Verbatim cukup kesulitan selama dekade 1980-an dan akhirnya dibeli oleh Eastman Kodak pada tahun 1985. Walaupun begitu, Kasei Verbatim tetap beroperasi. Pada bulan Maret 1990, Verbatim resmi dibeli oleh Mitsubishi Kasei. Sejumlah produk baru lalu diluncurkan dan Verbatim berhasil tumbuh pesat.[4] Pada bulan Oktober 1994, Mitsubishi Kagaku Media didirikan sebagai anak usaha dari Mitsubishi Chemical, yang merupakan hasil penggabungan antara Mitsubishi Kasei dan Mitsubishi Petrochemical. Verbatim lalu digabung ke dalam Mitsubishi Kagaku Media.
Selain dengan merek Verbatim, Mitsubishi Kagaku Media juga menjual produknya dengan merek Freecom. Freecom didirikan di Berlin, Jerman pada tahun 1989. Setelah dibeli oleh Mitsubishi Chemical pada bulan September 2009, Freecom memindahkan kantor pusatnya ke Belanda.
Mitsubishi Kagaku Media juga menjual produknya di Jepang dengan merek Mitsubishi mulai tahun 1994 hingga 2010, saat digantikan oleh Verbatim.
Lini masa
Bekas logo Verbatim, 1978–2007
1969: Information Terminals Corporation (ITC), pendahulu Verbatim, didirikan di Mountain View, California, Amerika Serikat.
1975: ITC mulai memproduksi pita magnetik untuk digunakan di kaset dan floppy disk buatannya.[5]
1978: ITC resmi mengubah namanya menjadi Verbatim.[6]
1979: Verbatim resmi melantai di bursa saham. Penjualannya tumbuh menjadi $36 juta.
1985: Eastman Kodak mengajukan tawaran sebesar $174 juta untuk Verbatim.
1990: Mitsubishi Kasei resmi mengakuisisi Verbatim.
1994: Mitsubishi Kasei dan Mitsubishi Petrochemical digabung untuk membentuk Mitsubishi Chemical. Verbatim lalu digabung ke anak usaha Mitsubishi Chemical yang baru dibentuk, yakni Mitsubishi Kagaku Media.

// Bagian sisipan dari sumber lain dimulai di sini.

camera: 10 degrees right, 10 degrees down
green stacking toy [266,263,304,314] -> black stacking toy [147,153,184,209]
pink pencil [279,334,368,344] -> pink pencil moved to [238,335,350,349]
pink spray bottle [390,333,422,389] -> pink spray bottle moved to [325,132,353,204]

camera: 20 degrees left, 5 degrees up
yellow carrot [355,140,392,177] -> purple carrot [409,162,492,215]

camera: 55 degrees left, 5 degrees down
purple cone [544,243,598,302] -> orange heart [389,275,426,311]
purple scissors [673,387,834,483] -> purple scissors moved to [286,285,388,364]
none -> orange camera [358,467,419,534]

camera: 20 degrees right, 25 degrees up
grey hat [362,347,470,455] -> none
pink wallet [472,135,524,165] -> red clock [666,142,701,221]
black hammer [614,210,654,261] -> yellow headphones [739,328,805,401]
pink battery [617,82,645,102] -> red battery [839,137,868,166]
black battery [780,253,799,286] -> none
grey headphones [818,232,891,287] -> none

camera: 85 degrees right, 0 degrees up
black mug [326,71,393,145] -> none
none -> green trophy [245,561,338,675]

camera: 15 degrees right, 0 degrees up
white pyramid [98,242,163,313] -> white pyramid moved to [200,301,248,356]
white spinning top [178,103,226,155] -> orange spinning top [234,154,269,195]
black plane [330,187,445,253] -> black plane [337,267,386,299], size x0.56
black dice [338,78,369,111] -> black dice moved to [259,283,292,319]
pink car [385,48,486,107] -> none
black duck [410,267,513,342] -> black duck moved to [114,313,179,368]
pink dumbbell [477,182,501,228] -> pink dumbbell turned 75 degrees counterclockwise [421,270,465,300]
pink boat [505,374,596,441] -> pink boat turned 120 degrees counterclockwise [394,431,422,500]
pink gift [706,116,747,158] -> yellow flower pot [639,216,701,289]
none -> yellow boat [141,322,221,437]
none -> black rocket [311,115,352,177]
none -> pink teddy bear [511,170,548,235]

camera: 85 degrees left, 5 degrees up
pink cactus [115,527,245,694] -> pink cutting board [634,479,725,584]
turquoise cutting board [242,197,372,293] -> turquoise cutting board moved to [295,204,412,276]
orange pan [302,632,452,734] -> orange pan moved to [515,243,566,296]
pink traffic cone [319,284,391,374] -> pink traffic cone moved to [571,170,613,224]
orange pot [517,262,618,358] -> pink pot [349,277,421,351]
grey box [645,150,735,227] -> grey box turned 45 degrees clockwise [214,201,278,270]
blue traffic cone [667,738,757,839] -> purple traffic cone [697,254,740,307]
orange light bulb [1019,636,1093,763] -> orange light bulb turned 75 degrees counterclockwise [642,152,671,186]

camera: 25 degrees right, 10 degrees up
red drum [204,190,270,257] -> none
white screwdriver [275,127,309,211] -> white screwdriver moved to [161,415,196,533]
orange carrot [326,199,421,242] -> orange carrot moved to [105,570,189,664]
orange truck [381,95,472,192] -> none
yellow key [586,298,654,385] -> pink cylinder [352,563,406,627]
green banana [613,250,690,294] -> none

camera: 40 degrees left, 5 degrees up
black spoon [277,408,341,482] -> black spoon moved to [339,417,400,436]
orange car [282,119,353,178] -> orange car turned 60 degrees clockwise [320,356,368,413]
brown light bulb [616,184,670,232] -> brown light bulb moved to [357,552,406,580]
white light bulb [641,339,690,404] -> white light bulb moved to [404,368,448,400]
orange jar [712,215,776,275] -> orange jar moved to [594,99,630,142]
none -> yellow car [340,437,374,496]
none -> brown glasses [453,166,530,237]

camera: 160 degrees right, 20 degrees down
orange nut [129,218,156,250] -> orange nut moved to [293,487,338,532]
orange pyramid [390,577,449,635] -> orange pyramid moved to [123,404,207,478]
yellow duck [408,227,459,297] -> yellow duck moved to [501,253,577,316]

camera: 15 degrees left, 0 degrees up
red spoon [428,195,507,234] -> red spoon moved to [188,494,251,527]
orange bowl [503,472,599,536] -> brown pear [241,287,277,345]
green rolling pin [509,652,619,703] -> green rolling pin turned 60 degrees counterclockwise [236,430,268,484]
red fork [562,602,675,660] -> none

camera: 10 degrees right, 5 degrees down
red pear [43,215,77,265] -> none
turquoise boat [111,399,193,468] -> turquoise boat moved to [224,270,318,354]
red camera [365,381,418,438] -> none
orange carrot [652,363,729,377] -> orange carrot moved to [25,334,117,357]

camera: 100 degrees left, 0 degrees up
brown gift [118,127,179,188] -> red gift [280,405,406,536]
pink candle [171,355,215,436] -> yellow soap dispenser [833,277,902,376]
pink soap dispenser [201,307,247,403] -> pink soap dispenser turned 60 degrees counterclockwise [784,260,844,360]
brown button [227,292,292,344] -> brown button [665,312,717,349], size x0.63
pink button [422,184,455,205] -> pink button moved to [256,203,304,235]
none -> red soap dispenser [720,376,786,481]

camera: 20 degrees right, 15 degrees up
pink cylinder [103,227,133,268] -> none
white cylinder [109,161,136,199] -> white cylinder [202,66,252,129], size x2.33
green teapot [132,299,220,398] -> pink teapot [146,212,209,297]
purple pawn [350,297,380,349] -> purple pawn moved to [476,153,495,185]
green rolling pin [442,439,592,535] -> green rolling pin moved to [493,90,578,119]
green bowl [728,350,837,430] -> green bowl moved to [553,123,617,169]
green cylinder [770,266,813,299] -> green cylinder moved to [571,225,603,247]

Produk berikut sebagian diproduksi di pabrik milik Verbatim dan Mitsubishi di Singapura dan Jepang. Sebagian lainnya diproduksi di bawah lisensi oleh perusahaan asal Taiwan dan India.
Floppy disk awalnya diproduksi di sebuah pabrik di Limerick, Republik Irlandia, mulai tahun 1979.
Verbatim juga menjual kembali produk yang dibuat oleh perusahaan lain asal Jepang, Taiwan, Tiongkok, Malaysia, dan India (seri DVD Pearl White di Eropa, sejumlah CD-R tidak diberi merek Super Azo), termasuk produk buatan Taiyo Yuden, Ritek Corporation, CMC Magnetics, Prodisc, Moser Baer, dan Daxon/BenQ.